Motswana actor and film producer (1974–2021)

Aaron Arthur Ferguson (30 April 1974 – 30 July 2021), professionally known as Shona Ferguson, was a Motswana actor based in South Africa, executive producer and co-founder of Ferguson Films, alongside his wife, Connie Ferguson.

== Early career ==
Ferguson started his journey into the world of entertainment in Lesotho as a club DJ at The Palace Hotel Night Club in 1992. After moving back to Botswana his focus shifted to the corporate world and he ended up in the IT business. Having started as a salesman, he worked his way up to become a respected businessman where he won multiple achievement awards, including Top Sales Manager Award 1998–99.

== Acting career ==
Ferguson's first major acting role was as Dr Leabua in the South African Venda language soap opera Muvhango. He left the show in March 2007. He then starred as Itumeleng from 2011 to 2013 on The Wild, a M-Net soap opera.

* Excerpted records
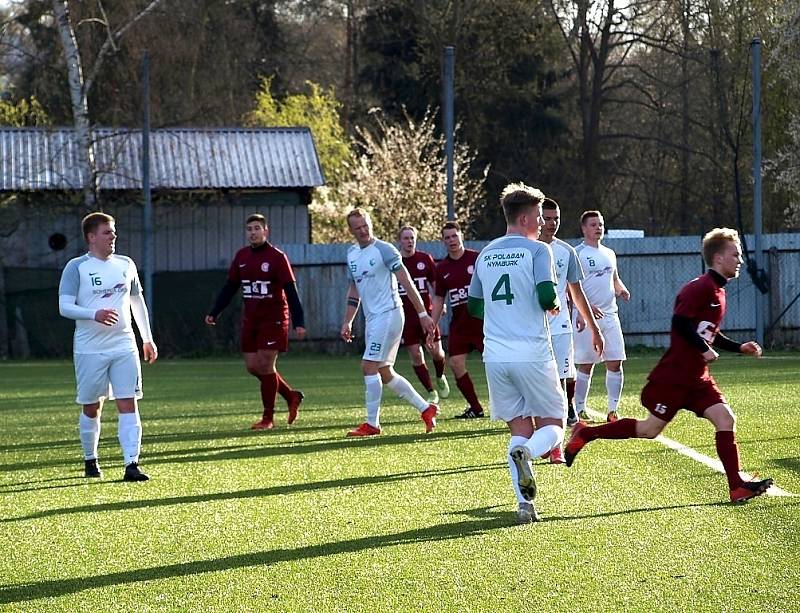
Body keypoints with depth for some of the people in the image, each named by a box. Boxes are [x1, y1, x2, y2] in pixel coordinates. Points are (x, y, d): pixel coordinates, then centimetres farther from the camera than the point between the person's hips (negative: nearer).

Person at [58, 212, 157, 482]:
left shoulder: (126, 264, 10)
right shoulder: (76, 267, -4)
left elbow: (137, 301, 21)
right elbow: (64, 306, -11)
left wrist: (147, 339, 20)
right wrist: (94, 314, -27)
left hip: (124, 347, 3)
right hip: (89, 349, -3)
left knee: (128, 404, -8)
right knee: (91, 407, 7)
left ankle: (131, 464, -13)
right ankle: (90, 461, 26)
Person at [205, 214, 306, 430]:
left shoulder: (277, 257, -10)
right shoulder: (241, 256, 7)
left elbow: (291, 292, -14)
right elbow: (229, 287, 16)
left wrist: (298, 323, -21)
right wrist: (214, 313, 11)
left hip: (273, 320, -6)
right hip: (250, 321, 6)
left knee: (265, 365, -9)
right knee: (253, 367, 5)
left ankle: (268, 418, 1)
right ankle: (292, 396, 23)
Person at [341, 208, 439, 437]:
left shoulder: (384, 250, -10)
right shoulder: (352, 254, 13)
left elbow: (406, 283, -12)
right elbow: (354, 292, 23)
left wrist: (423, 314, -16)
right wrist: (347, 322, 18)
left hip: (388, 314, -8)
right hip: (372, 318, 8)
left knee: (369, 366, -12)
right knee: (385, 373, 10)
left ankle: (372, 424, -7)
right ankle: (425, 408, 21)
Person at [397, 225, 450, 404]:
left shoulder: (425, 259, 4)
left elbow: (436, 284, 10)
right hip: (404, 316, 0)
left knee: (436, 352, -5)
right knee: (416, 355, -2)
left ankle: (440, 377, 28)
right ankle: (431, 393, 8)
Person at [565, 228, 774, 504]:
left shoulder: (717, 291, 15)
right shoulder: (701, 288, -16)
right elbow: (680, 321, -26)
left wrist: (739, 347, 15)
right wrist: (705, 349, -21)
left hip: (697, 379, 9)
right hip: (673, 376, -9)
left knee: (726, 419, -6)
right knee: (650, 429, 0)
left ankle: (737, 487, -8)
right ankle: (585, 434, 15)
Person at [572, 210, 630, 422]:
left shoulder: (609, 254, 17)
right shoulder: (577, 254, -6)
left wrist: (621, 289, 4)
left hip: (610, 315, 6)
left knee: (615, 363, 1)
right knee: (585, 365, -2)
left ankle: (613, 410, 6)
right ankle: (579, 409, 6)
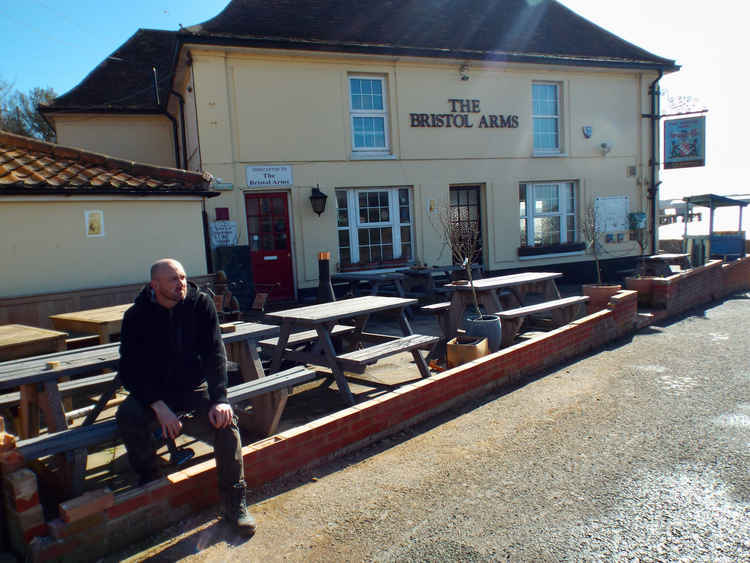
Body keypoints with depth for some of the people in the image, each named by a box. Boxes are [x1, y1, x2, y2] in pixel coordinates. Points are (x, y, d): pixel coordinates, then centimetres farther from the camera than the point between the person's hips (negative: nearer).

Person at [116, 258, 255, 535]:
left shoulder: (201, 304, -7)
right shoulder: (137, 316, -9)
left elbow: (215, 353, -9)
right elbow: (130, 371, -12)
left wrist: (219, 399, -23)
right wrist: (159, 407, -27)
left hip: (195, 387, 0)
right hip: (153, 391, 0)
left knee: (225, 420, -26)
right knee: (127, 416, -30)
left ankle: (234, 503, -15)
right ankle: (149, 480, -3)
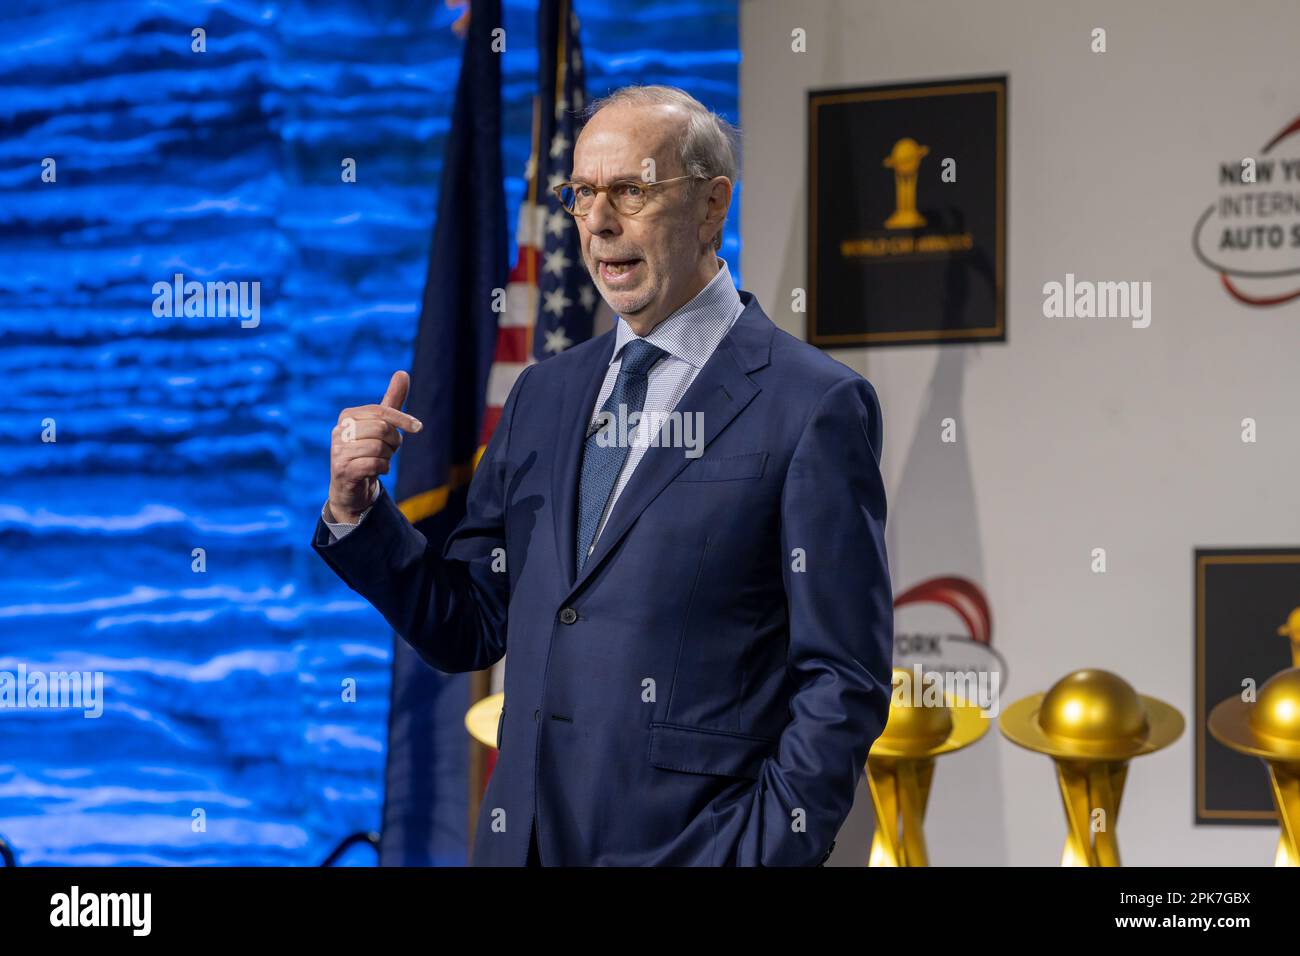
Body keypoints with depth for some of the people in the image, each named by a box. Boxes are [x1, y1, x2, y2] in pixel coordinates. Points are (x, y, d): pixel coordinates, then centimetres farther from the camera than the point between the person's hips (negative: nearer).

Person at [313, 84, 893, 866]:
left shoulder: (815, 406, -7)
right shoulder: (544, 396, 12)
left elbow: (844, 681, -9)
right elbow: (468, 631, 12)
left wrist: (764, 851, -15)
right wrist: (357, 509, -1)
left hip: (691, 846, -5)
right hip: (523, 840, 5)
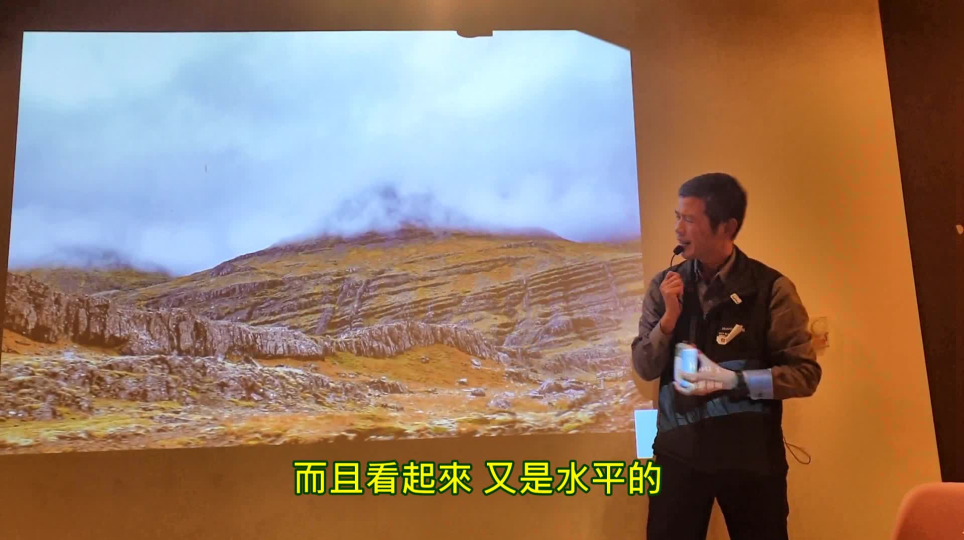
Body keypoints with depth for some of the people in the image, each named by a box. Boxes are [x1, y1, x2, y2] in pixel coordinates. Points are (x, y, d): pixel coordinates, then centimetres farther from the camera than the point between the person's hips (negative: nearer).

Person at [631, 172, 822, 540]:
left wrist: (732, 380, -19)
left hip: (751, 453, -2)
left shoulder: (770, 287, -8)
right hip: (679, 449, 2)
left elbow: (805, 374, -8)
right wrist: (669, 318, -14)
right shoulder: (665, 285, 1)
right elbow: (644, 368, 1)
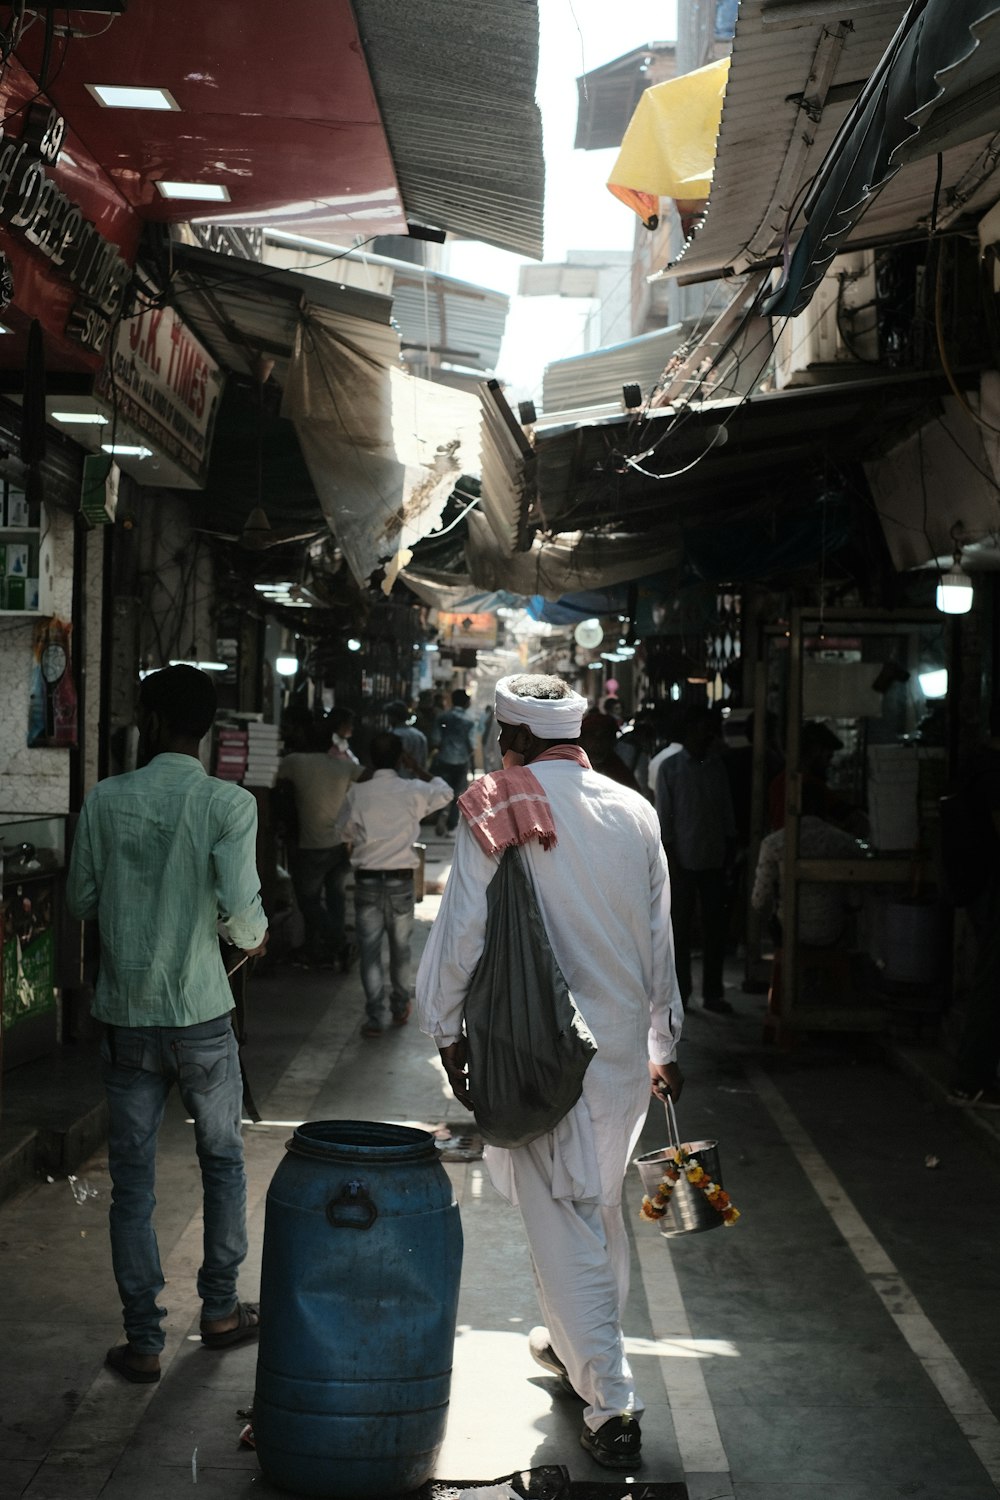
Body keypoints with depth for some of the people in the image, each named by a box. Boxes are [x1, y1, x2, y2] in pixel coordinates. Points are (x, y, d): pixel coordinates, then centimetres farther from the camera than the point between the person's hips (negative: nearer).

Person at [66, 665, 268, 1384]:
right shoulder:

* To do
A) Reproduce the stretch of the Shona Ferguson text from "Aaron Arthur Ferguson" through "M-Net soap opera.".
B) List every country named in the Shona Ferguson text.
Work only from the Shona Ferguson text, not from the items.

* Responses to the exercise
A)
Aaron Arthur Ferguson (30 April 1974 – 30 July 2021), professionally known as Shona Ferguson, was a Motswana actor based in South Africa, executive producer and co-founder of Ferguson Films, alongside his wife, Connie Ferguson.

== Early career ==
Ferguson started his journey into the world of entertainment in Lesotho as a club DJ at The Palace Hotel Night Club in 1992. After moving back to Botswana his focus shifted to the corporate world and he ended up in the IT business. Having started as a salesman, he worked his way up to become a respected businessman where he won multiple achievement awards, including Top Sales Manager Award 1998–99.

== Acting career ==
Ferguson's first major acting role was as Dr Leabua in the South African Venda language soap opera Muvhango. He left the show in March 2007. He then starred as Itumeleng from 2011 to 2013 on The Wild, a M-Net soap opera.

B) South Africa, Lesotho, Botswana